[Records from a data source]
★ ★ ★ ★

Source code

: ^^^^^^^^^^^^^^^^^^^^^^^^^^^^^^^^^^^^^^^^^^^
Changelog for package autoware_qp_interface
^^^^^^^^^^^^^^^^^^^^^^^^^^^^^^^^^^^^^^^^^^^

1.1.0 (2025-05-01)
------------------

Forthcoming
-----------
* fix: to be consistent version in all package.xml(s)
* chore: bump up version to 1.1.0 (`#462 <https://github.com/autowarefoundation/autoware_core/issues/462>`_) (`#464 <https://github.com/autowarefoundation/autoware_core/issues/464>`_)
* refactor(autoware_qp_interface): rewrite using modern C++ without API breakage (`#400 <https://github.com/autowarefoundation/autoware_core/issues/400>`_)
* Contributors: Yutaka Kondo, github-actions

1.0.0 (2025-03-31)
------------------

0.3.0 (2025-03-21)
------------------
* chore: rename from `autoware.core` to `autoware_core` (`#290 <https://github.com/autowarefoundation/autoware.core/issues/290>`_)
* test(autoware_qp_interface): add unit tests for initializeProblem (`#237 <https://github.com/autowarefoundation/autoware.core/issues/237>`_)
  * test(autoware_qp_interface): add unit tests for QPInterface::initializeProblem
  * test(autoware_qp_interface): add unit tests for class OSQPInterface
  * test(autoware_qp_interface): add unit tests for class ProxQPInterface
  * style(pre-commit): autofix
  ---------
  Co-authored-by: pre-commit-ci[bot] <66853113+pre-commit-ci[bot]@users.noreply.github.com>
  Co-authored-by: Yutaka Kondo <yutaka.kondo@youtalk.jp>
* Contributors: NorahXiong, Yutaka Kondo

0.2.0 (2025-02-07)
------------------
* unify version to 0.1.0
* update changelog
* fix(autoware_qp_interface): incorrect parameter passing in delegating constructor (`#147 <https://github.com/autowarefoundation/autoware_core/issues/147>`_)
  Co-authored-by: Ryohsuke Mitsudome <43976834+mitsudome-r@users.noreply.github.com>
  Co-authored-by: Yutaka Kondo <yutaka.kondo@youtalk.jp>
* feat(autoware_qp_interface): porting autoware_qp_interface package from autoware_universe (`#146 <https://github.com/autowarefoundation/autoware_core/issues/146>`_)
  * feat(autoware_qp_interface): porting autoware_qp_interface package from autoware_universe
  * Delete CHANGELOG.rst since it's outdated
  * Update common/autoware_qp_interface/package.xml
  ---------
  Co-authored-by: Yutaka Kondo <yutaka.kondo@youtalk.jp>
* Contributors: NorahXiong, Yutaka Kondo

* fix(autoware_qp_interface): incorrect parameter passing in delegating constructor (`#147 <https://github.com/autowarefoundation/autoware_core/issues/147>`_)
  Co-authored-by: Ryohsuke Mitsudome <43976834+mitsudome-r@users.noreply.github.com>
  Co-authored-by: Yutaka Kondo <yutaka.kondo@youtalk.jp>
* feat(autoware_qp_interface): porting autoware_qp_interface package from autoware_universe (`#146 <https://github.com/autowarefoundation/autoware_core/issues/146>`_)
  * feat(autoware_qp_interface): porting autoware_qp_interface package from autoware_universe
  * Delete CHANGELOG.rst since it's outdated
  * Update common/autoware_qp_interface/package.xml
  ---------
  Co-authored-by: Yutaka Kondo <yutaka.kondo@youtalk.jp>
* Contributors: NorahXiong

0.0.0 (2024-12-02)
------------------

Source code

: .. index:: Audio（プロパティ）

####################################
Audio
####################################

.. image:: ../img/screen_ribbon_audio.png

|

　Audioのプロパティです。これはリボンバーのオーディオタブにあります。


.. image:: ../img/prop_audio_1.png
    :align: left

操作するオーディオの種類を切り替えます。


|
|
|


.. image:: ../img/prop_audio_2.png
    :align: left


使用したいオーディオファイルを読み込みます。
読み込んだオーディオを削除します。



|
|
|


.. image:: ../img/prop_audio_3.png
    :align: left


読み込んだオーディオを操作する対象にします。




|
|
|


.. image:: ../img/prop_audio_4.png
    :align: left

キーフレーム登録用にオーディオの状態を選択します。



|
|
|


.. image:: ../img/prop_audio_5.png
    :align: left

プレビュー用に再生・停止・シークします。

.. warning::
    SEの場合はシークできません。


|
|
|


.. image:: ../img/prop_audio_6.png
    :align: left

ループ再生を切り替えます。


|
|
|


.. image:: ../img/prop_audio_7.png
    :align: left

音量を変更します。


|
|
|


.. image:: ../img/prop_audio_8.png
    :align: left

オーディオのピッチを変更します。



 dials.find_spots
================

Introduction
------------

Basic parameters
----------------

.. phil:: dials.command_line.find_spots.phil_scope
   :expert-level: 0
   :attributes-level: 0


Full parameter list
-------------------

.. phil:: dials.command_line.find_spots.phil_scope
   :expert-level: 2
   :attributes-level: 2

★ ★ ★ ★

Exercise directions
From the first line to the last, repeat the records exactly.

Task result
Source code

: ^^^^^^^^^^^^^^^^^^^^^^^^^^^^^^^^^^^^^^^^^^^
Changelog for package autoware_qp_interface
^^^^^^^^^^^^^^^^^^^^^^^^^^^^^^^^^^^^^^^^^^^

1.1.0 (2025-05-01)
------------------

Forthcoming
-----------
* fix: to be consistent version in all package.xml(s)
* chore: bump up version to 1.1.0 (`#462 <https://github.com/autowarefoundation/autoware_core/issues/462>`_) (`#464 <https://github.com/autowarefoundation/autoware_core/issues/464>`_)
* refactor(autoware_qp_interface): rewrite using modern C++ without API breakage (`#400 <https://github.com/autowarefoundation/autoware_core/issues/400>`_)
* Contributors: Yutaka Kondo, github-actions

1.0.0 (2025-03-31)
------------------

0.3.0 (2025-03-21)
------------------
* chore: rename from `autoware.core` to `autoware_core` (`#290 <https://github.com/autowarefoundation/autoware.core/issues/290>`_)
* test(autoware_qp_interface): add unit tests for initializeProblem (`#237 <https://github.com/autowarefoundation/autoware.core/issues/237>`_)
  * test(autoware_qp_interface): add unit tests for QPInterface::initializeProblem
  * test(autoware_qp_interface): add unit tests for class OSQPInterface
  * test(autoware_qp_interface): add unit tests for class ProxQPInterface
  * style(pre-commit): autofix
  ---------
  Co-authored-by: pre-commit-ci[bot] <66853113+pre-commit-ci[bot]@users.noreply.github.com>
  Co-authored-by: Yutaka Kondo <yutaka.kondo@youtalk.jp>
* Contributors: NorahXiong, Yutaka Kondo

0.2.0 (2025-02-07)
------------------
* unify version to 0.1.0
* update changelog
* fix(autoware_qp_interface): incorrect parameter passing in delegating constructor (`#147 <https://github.com/autowarefoundation/autoware_core/issues/147>`_)
  Co-authored-by: Ryohsuke Mitsudome <43976834+mitsudome-r@users.noreply.github.com>
  Co-authored-by: Yutaka Kondo <yutaka.kondo@youtalk.jp>
* feat(autoware_qp_interface): porting autoware_qp_interface package from autoware_universe (`#146 <https://github.com/autowarefoundation/autoware_core/issues/146>`_)
  * feat(autoware_qp_interface): porting autoware_qp_interface package from autoware_universe
  * Delete CHANGELOG.rst since it's outdated
  * Update common/autoware_qp_interface/package.xml
  ---------
  Co-authored-by: Yutaka Kondo <yutaka.kondo@youtalk.jp>
* Contributors: NorahXiong, Yutaka Kondo

* fix(autoware_qp_interface): incorrect parameter passing in delegating constructor (`#147 <https://github.com/autowarefoundation/autoware_core/issues/147>`_)
  Co-authored-by: Ryohsuke Mitsudome <43976834+mitsudome-r@users.noreply.github.com>
  Co-authored-by: Yutaka Kondo <yutaka.kondo@youtalk.jp>
* feat(autoware_qp_interface): porting autoware_qp_interface package from autoware_universe (`#146 <https://github.com/autowarefoundation/autoware_core/issues/146>`_)
  * feat(autoware_qp_interface): porting autoware_qp_interface package from autoware_universe
  * Delete CHANGELOG.rst since it's outdated
  * Update common/autoware_qp_interface/package.xml
  ---------
  Co-authored-by: Yutaka Kondo <yutaka.kondo@youtalk.jp>
* Contributors: NorahXiong

0.0.0 (2024-12-02)
------------------

Source code

: .. index:: Audio（プロパティ）

####################################
Audio
####################################

.. image:: ../img/screen_ribbon_audio.png

|

　Audioのプロパティです。これはリボンバーのオーディオタブにあります。


.. image:: ../img/prop_audio_1.png
    :align: left

操作するオーディオの種類を切り替えます。


|
|
|


.. image:: ../img/prop_audio_2.png
    :align: left


使用したいオーディオファイルを読み込みます。
読み込んだオーディオを削除します。



|
|
|


.. image:: ../img/prop_audio_3.png
    :align: left


読み込んだオーディオを操作する対象にします。




|
|
|


.. image:: ../img/prop_audio_4.png
    :align: left

キーフレーム登録用にオーディオの状態を選択します。



|
|
|


.. image:: ../img/prop_audio_5.png
    :align: left

プレビュー用に再生・停止・シークします。

.. warning::
    SEの場合はシークできません。


|
|
|


.. image:: ../img/prop_audio_6.png
    :align: left

ループ再生を切り替えます。


|
|
|


.. image:: ../img/prop_audio_7.png
    :align: left

音量を変更します。


|
|
|


.. image:: ../img/prop_audio_8.png
    :align: left

オーディオのピッチを変更します。



 dials.find_spots
================

Introduction
------------

Basic parameters
----------------

.. phil:: dials.command_line.find_spots.phil_scope
   :expert-level: 0
   :attributes-level: 0


Full parameter list
-------------------

.. phil:: dials.command_line.find_spots.phil_scope
   :expert-level: 2
   :attributes-level: 2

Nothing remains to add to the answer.